Charlotte police officer who shot black man resigns, gets $180,000

The city of Charlotte-Mecklenburg agrees to pay $180,000 to police officer Randall Kerrick.  Kerrick was charged with shooting and killing Jonathan Ferrell in 2013, but a criminal trial ended in a mistrial.

Story highlights

  • The city of Charlotte-Mecklenburg agrees to pay $180,000 to police officer Randall Kerrick, who resigns
  • Kerrick was charged with shooting and killing Jonathan Ferrell in 2013, but a criminal trial ended in a mistrial
  • The payout includes back pay, vacation pay and legal charges

(CNN)The city of Charlotte-Mecklenburg will pay close to $180,000 to Randall Kerrick, the police officer who was charged with fatally shooting college football player Jonathan Ferrell in 2013, according to city officials.
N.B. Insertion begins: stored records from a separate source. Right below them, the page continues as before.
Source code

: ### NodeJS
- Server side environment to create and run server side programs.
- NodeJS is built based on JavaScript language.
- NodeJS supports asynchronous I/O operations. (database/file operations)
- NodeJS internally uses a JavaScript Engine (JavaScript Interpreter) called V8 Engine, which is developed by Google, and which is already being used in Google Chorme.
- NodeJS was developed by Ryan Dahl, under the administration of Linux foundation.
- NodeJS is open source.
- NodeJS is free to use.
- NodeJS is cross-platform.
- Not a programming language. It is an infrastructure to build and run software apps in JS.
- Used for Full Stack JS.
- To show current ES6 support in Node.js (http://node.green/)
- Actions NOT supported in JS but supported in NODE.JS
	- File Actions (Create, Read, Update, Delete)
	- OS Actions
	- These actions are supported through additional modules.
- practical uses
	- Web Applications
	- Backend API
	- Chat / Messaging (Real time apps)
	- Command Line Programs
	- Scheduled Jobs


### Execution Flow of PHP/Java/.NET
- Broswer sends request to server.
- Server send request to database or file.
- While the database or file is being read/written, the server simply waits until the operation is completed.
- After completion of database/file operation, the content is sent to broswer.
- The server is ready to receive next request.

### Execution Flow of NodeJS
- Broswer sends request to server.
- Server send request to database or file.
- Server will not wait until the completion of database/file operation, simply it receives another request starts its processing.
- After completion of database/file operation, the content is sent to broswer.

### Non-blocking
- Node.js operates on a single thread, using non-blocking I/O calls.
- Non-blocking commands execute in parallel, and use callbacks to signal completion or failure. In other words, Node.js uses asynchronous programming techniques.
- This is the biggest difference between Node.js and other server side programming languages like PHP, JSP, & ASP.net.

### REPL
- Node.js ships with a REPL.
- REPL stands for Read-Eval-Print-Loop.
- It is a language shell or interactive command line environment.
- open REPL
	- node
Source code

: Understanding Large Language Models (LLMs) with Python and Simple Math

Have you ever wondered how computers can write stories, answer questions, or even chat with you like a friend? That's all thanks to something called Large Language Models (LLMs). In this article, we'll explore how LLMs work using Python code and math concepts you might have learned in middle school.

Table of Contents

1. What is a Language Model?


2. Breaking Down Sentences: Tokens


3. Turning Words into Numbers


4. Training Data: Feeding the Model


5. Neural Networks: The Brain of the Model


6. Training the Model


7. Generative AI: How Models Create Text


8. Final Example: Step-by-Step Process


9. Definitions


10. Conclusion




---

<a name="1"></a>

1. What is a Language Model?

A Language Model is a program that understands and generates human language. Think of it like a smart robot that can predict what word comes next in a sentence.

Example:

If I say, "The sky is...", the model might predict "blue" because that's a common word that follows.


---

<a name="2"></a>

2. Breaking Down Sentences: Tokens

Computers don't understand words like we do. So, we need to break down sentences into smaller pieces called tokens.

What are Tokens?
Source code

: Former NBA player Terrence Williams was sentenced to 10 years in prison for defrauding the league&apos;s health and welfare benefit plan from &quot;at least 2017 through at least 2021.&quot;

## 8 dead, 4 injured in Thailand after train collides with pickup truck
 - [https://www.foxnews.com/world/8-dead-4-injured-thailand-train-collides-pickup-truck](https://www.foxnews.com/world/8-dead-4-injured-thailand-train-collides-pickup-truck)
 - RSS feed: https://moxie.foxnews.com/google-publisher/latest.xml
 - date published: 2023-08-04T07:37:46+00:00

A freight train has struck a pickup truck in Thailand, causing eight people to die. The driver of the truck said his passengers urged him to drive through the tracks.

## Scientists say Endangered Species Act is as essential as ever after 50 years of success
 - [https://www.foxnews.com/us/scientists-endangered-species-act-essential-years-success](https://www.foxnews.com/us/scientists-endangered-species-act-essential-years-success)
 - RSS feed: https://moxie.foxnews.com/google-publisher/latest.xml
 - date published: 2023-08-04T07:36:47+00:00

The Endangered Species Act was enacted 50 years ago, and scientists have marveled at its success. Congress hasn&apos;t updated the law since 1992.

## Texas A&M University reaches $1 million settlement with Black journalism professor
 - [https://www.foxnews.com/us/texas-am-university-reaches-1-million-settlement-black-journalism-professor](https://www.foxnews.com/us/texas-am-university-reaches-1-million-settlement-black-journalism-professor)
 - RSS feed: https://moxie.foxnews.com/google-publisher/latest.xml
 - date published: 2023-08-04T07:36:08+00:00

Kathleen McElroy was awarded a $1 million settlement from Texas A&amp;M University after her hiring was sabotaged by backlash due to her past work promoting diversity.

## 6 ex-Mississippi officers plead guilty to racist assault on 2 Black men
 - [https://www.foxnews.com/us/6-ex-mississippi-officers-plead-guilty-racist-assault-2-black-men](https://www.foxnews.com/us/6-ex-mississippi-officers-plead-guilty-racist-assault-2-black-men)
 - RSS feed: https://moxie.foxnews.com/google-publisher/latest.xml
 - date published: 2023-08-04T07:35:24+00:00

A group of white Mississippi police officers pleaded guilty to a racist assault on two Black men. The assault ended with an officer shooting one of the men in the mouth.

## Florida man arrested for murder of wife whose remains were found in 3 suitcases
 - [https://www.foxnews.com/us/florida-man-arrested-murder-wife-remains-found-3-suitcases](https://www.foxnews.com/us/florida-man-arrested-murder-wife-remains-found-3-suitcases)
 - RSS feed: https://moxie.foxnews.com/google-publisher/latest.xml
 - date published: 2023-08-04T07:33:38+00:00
The case ended in a mistrial after the jury could not reach a verdict in the criminal trial.

The separation payments include $112,935.98 in back pay and unused vacation days, $50,630.80 in attorney's fees and other legally required Social Security and retirement contributions, according to the agreement.
"This agreement, which contains no admission of fault or liability, includes a release of all potential legal claims," it states.
    Kerrick had been suspended without pay since September 18, 2013.
    "This resolution allows CMPD and the Charlotte community to move forward in the healing process and continue our work together on open, candid and wide-ranging community dialogue about community and police relations," Charlotte-Mecklenburg Mayor Dan Clodfelter said in a statement.
    A separate civil lawsuit by the family of Ferrell was settled in May when the city paid $2,250,000.

    Fatal night

    On September 14, 2013, the former Florida A&M football player had a wreck so severe, Ferrell family attorney Chris Chestnut said, he had to crawl out the back window of the car.
    Ferrell walked to the home of Sarah McCartney, who said she heard someone banging loudly on her door and called 911.
    Dashcam video released later at the trial appeared to show Ferrell walking toward officers; he quickly begins running toward police as lights hit his chest.
    Someone shouts, "Get on the ground!" three times, and shots are heard off camera.
    Prosecutors said Ferrell started to run because he was afraid for his life after another officer pointed a Taser at him.
    Kerrick's defense attorney said Ferrell became aggressive, pounding his thighs and taunting Kerrick, saying, "Shoot me! Shoot me!"
    The video, however, didn't show either event.